[Work instructions] In the data that follows, every line containing the word "class" should be returned.

•••

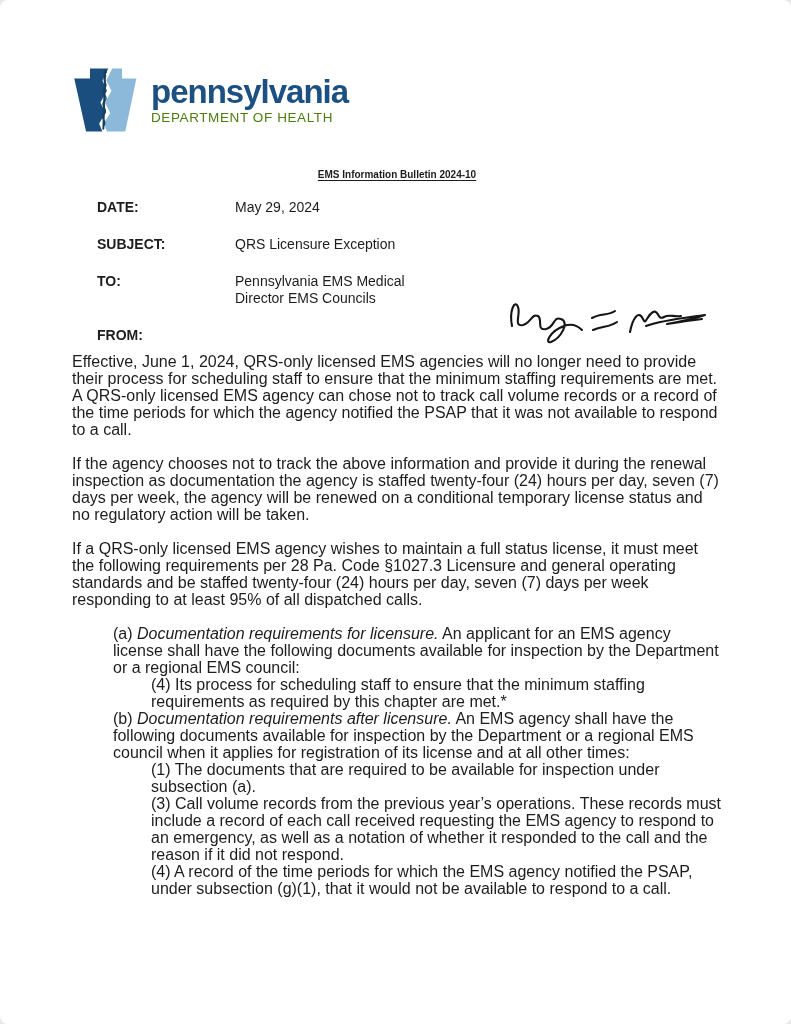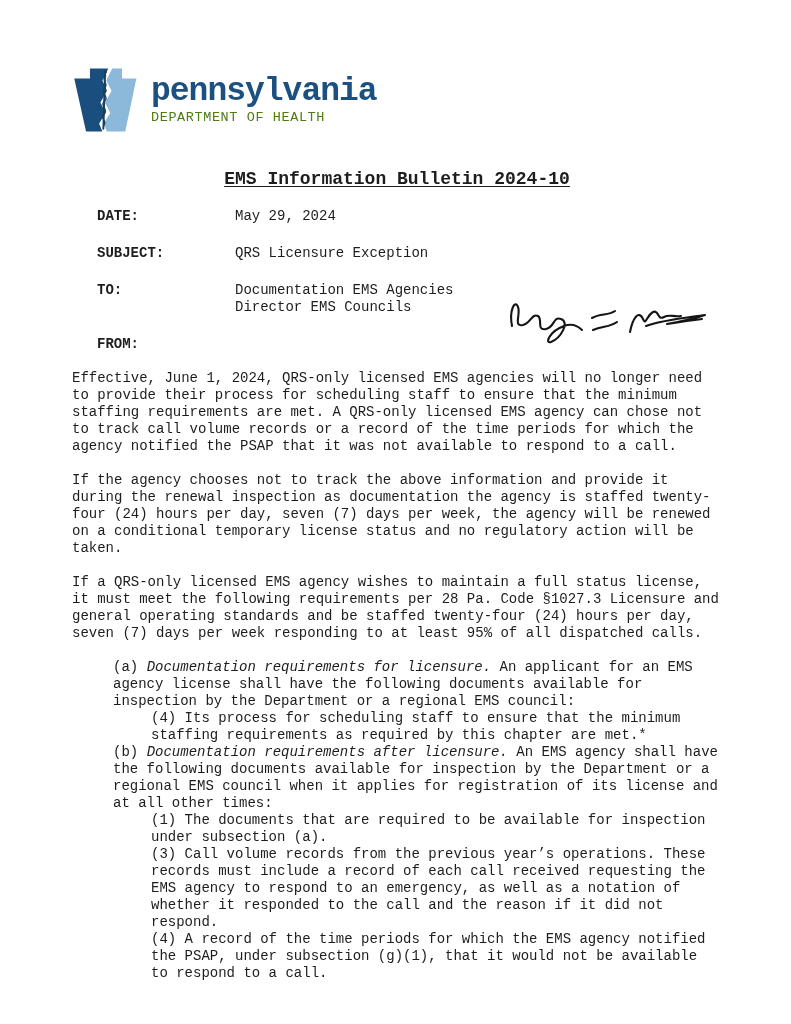--- a/index.html
+++ b/index.html
@@ -8,10 +8,11 @@
     width:791px;height:1024px;
     margin:0 auto;
     background:#ffffff;
-    font-family:Liberation Mono, monospace;
+    font-family:Liberation Sans, sans-serif;
     color:#1d1d1d;
     overflow:hidden;
     box-sizing:border-box;
+    border-radius:8px;
   }
   .content{
     position:relative;

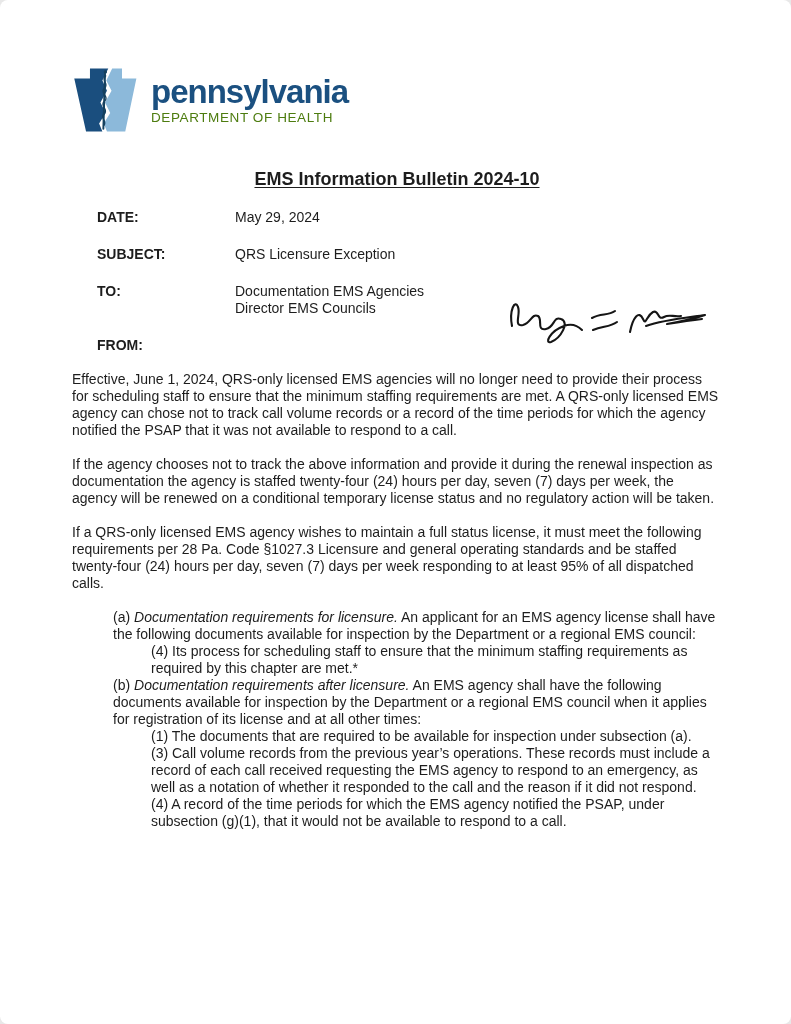--- a/index.html
+++ b/index.html
@@ -35,7 +35,7 @@
   .title{
     margin-top:33px;
     text-align:center;
-    font-size:18px;font-weight:700;
+    font-size:10px;font-weight:700;
     text-decoration:underline;
     text-underline-offset:2px;
   }

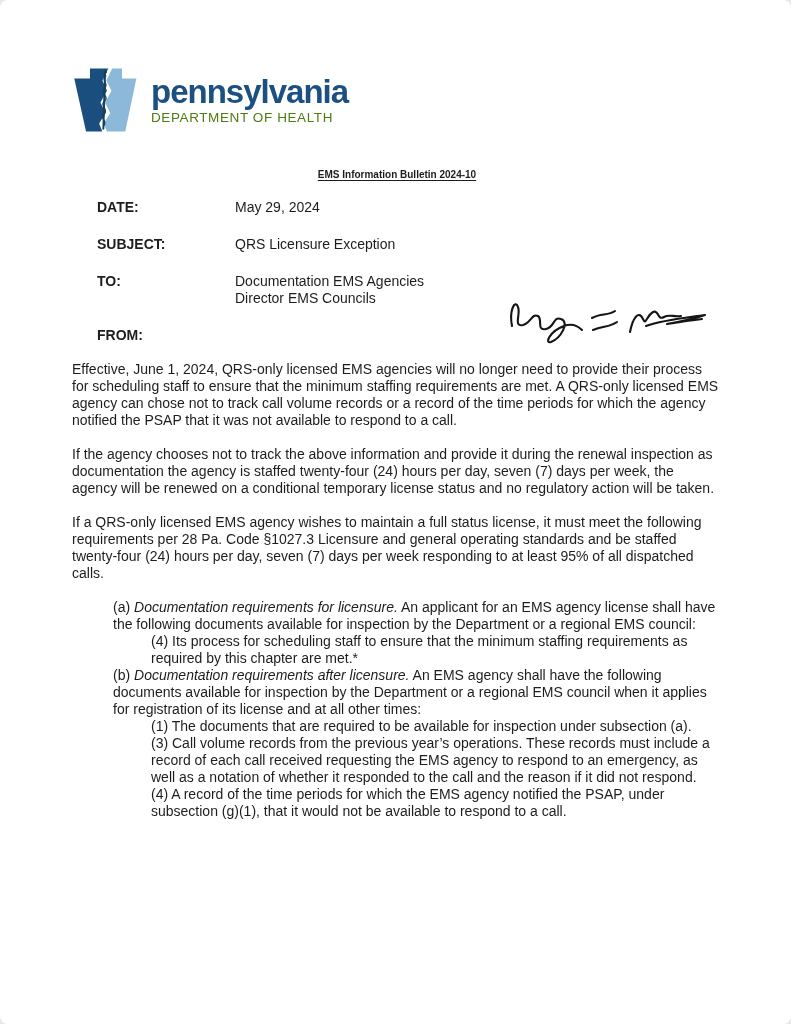--- a/index.html
+++ b/index.html
@@ -97,7 +97,7 @@
       <div class="meta-row">
         <div class="meta-label">TO:</div>
         <div class="meta-value">
-          <div>Documentation EMS Agencies</div>
+          <div>Pennsylvania EMS Medical</div>
           <div>Director EMS Councils</div>
         </div>
       </div>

•••

[Exercise response]
       <div class="meta-row">
         <div class="meta-label">TO:</div>
         <div class="meta-value">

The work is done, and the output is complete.